How a slum community in Dhaka, Bangladesh has improved water and sanitation and reduced killer diseases
Ranu Begum understands the importance of clean water and hygiene. She lives, with her husband and 3 children, in Zakir’s slum in Dhaka. Thanks to the work of WaterAid and their local NGO partner DSK, funded by UKaid from DFID, she has helped to dramatically improve the health of her community and achieved a change in the the local goverment’s water policy.
Nearly 9 million children under the age of 5 die every year - often from easily preventable or treatable illnesses. Many die because they don’t have access to clean water and proper toilets. Faeces contaminates everything they touch, eat and drink, causing deadly diarrhoeal diseases.
Ranu paints a grim picture of life in the slum before the recent improvements to sanitation made possible by UKaid:
“When I came here in 2002 there were 2,000 families and only one water point. We used to collect water at night; there was a long queue of us. Being female, we had to collect it at night. During the day there were men and boys pushing us out of the way so it was so difficult. We needed the water for cooking and washing, so had no option but to start the water queue at night.

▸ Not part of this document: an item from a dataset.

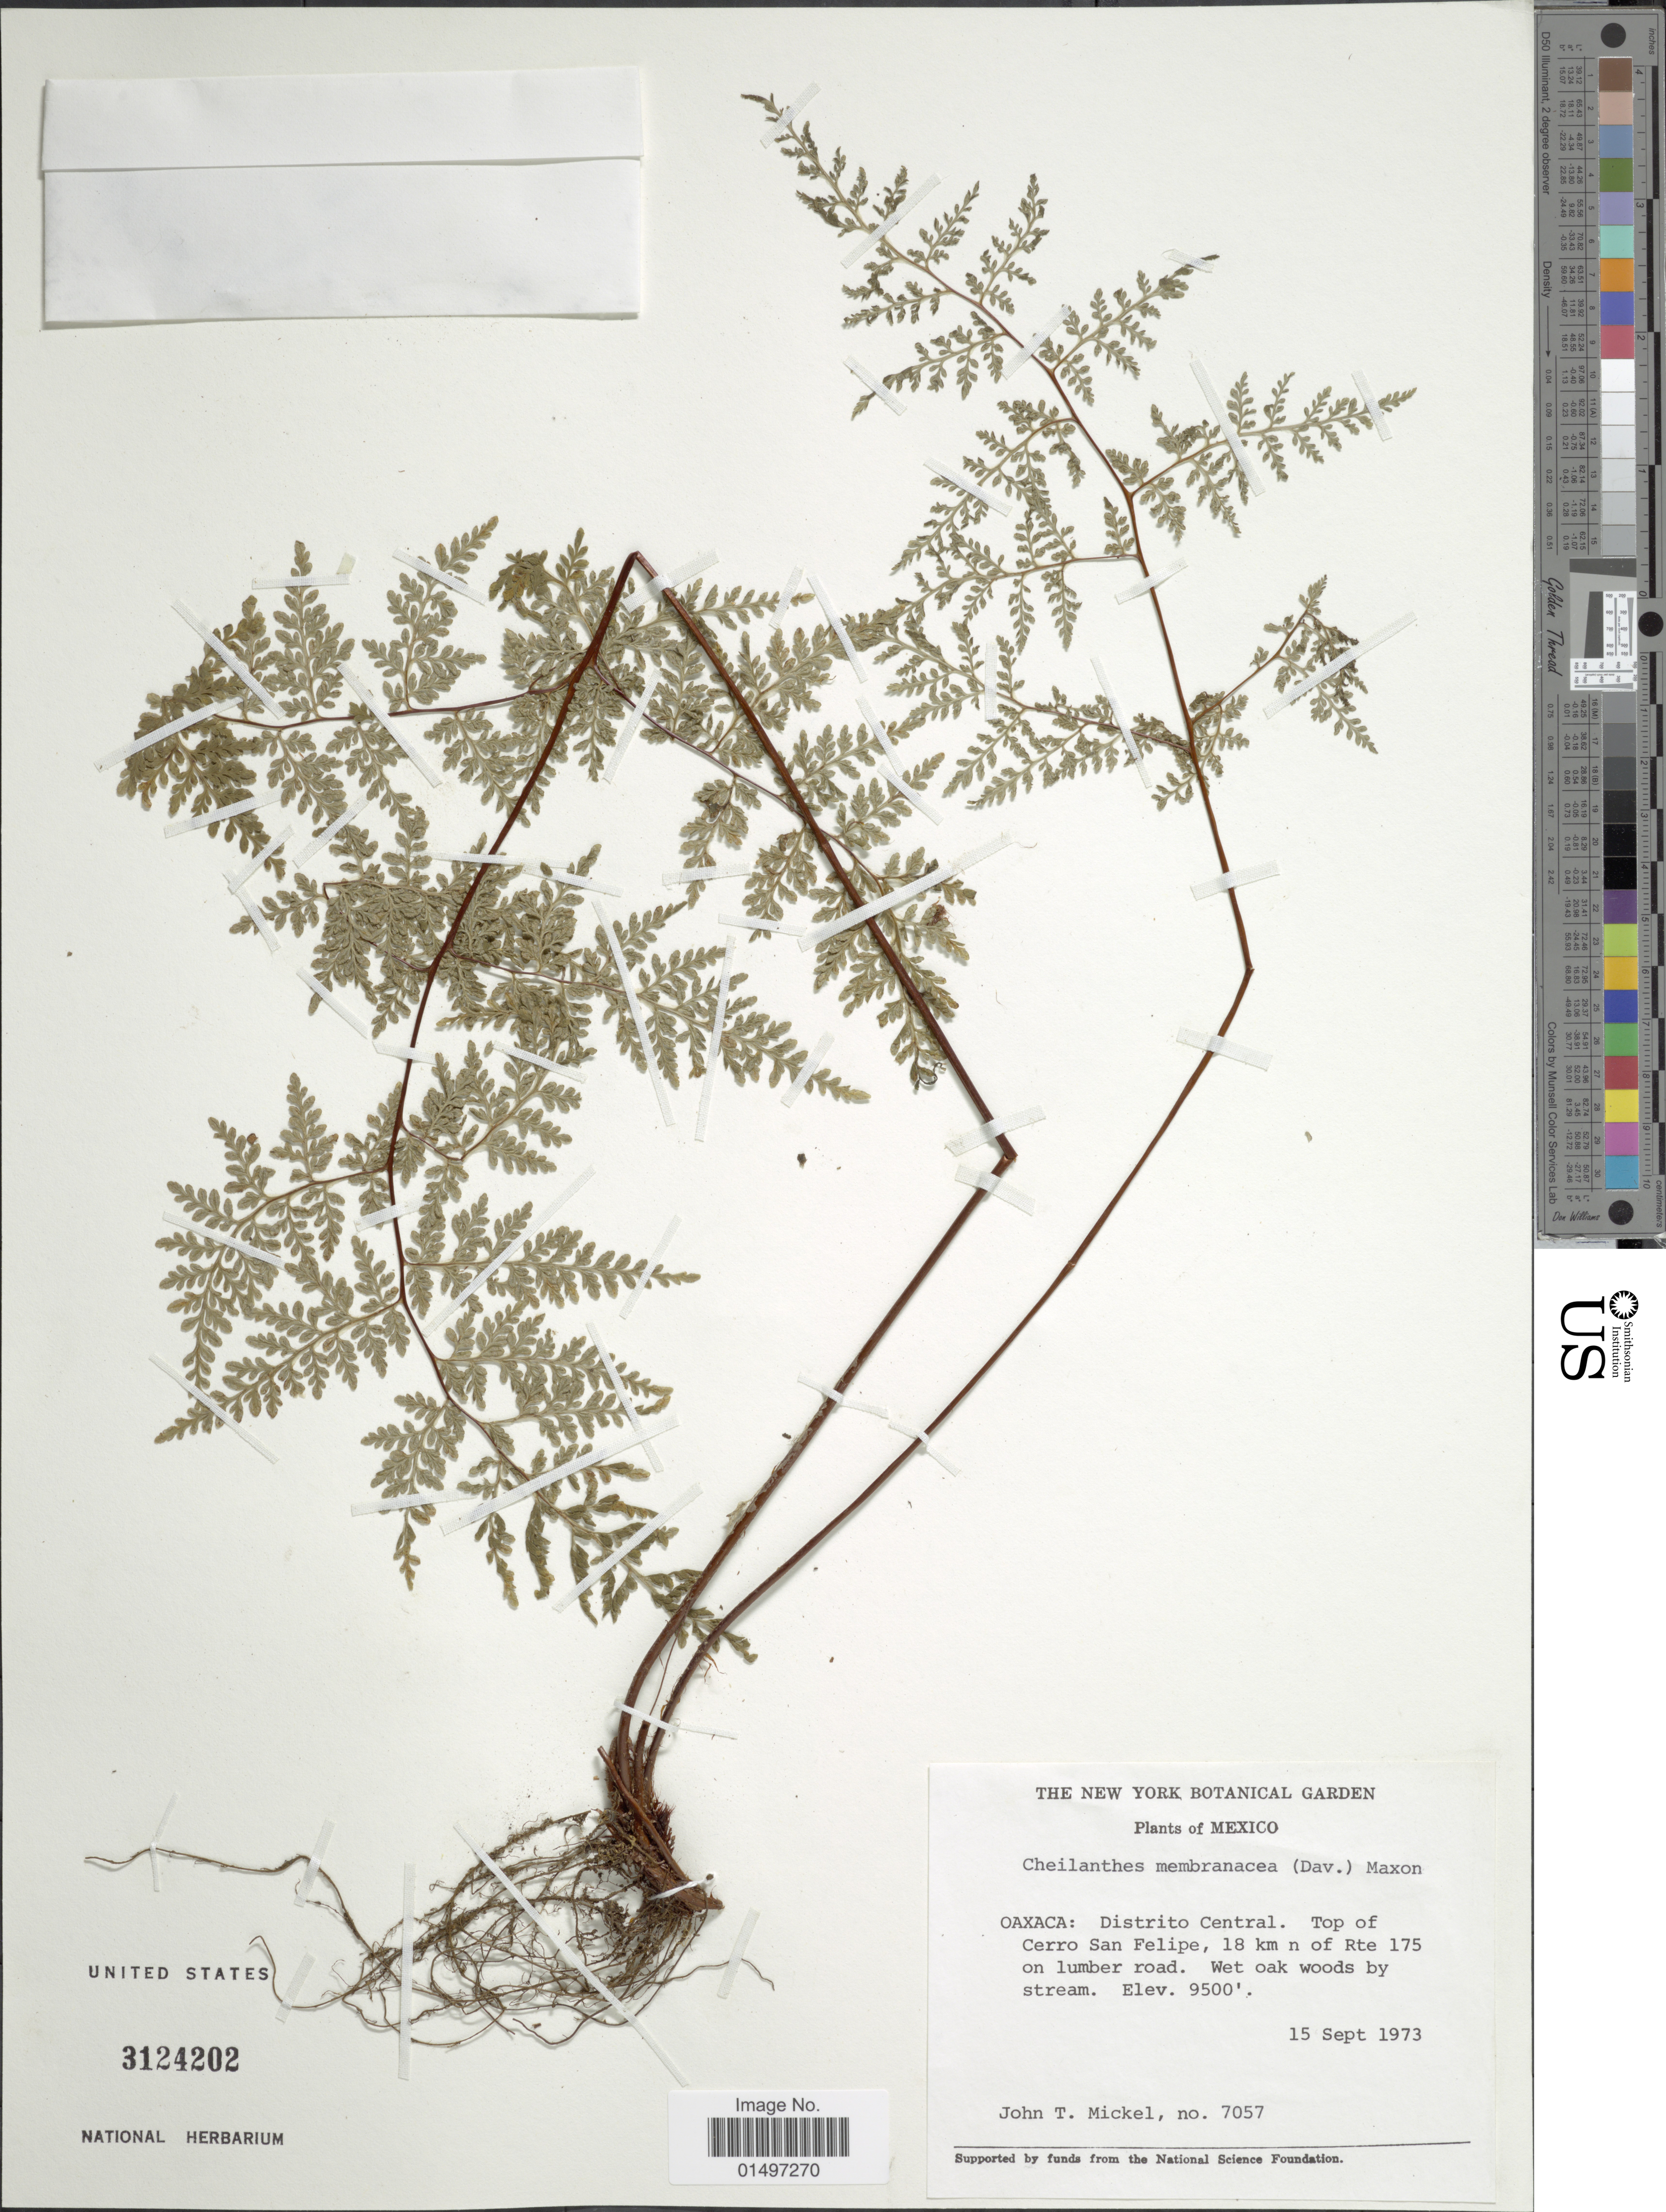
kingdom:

“Our families were suffering from jaundice fever and diarrhoeal diseases. The water was so dirty because there were so many hanging latrines. The whole slum was a hanging slum, above water. There were flies everywhere. Then, in 2005, we heard of DSK working in latrines and water and we approached them to ask how to change the situation of hanging latrines and all the diseases everywhere. We understood the connection between the hanging latrines and the diseases. Every day some of my neighbours went to the hospital about cholera.”
Ranu is the President of a the Zakir Bostw community-based organisation (CBO) which was formed with the help of DSK. The CBO analysed the community and the existing water and sanitation facilities and found that for 1500 people there were just 14 water connections (12 of which were illegal) and 36 hanging latrines.
After DSK’s intervention, the community had no hanging latrines, and had access to legal water connections, communal latrine blocks and 3 rubbish collection points.
“Now we are fine and healthy because our hands, nails and clothes are clean. We no longer go to the cholera hospital,” explains Ranu. ”Before, our clothes weren’t clean because of lack of water. Before, I never knew that washing hands before eating was so important. DSK not only provided us with water and sanitation but also educated us on how to improve our hygiene. We have children’s and adolescent girls’ groups to improve hygiene.”
“Now the situation is that we can get water for our cooking all the time in the day, so our families can eat on time and our children can go to school on time”, says Ranu. “We can wash our children every day. Now, at worst we wait two to three minutes for water. The time we used to spend collecting water we can now use for income generation and other business. Yesterday, this slum was declared 100% sanitised. Now, the water is very clean and we don’t fall sick.”
“Every 6 months we take a sample of the water to DSK for a bacteriological test to check it’s safe. Now, the water points are in our names legally. We pay the water bill, which is 1,360 taka per month per pump. Each pump is for about 20 households. Some households are charged 50 taka per month, some 30, some 20 and some, like the beggars, are never charged according to their ability to pay and which category they are in. Every household can take as much water as they need, we don’t measure how much people take. We acknowledge the richer households in this slum are subsidising the poor but we are happy with this. This is why we formed the committee - to help people. With the money we collect we have been able to employ a night guard and a van driver. We collect 10 taka per household for rubbish collection and we pay the driver to collect the rubbish and take it away at night.”
The bigger picture on child mortality
In years to come future generations will look back at the fact that 25,000 children die every day from easily preventable diseases in the same way as we look back at the slave trade today - with a mixture of incomprehension and amazement.
There has been progress in reducing under-five mortality, mainly achieved through successful childhood immunisation programmes. However, the MDG target is still significantly off-track. Additional effort is required.
The UK is now putting the health of women and children at the forefront of our aid efforts, and Nick Clegg and Andrew Mitchell will be pushing hard at the MDG Summit later this month for collective action on the most off-track MDGs, including maternal, newborn and child health.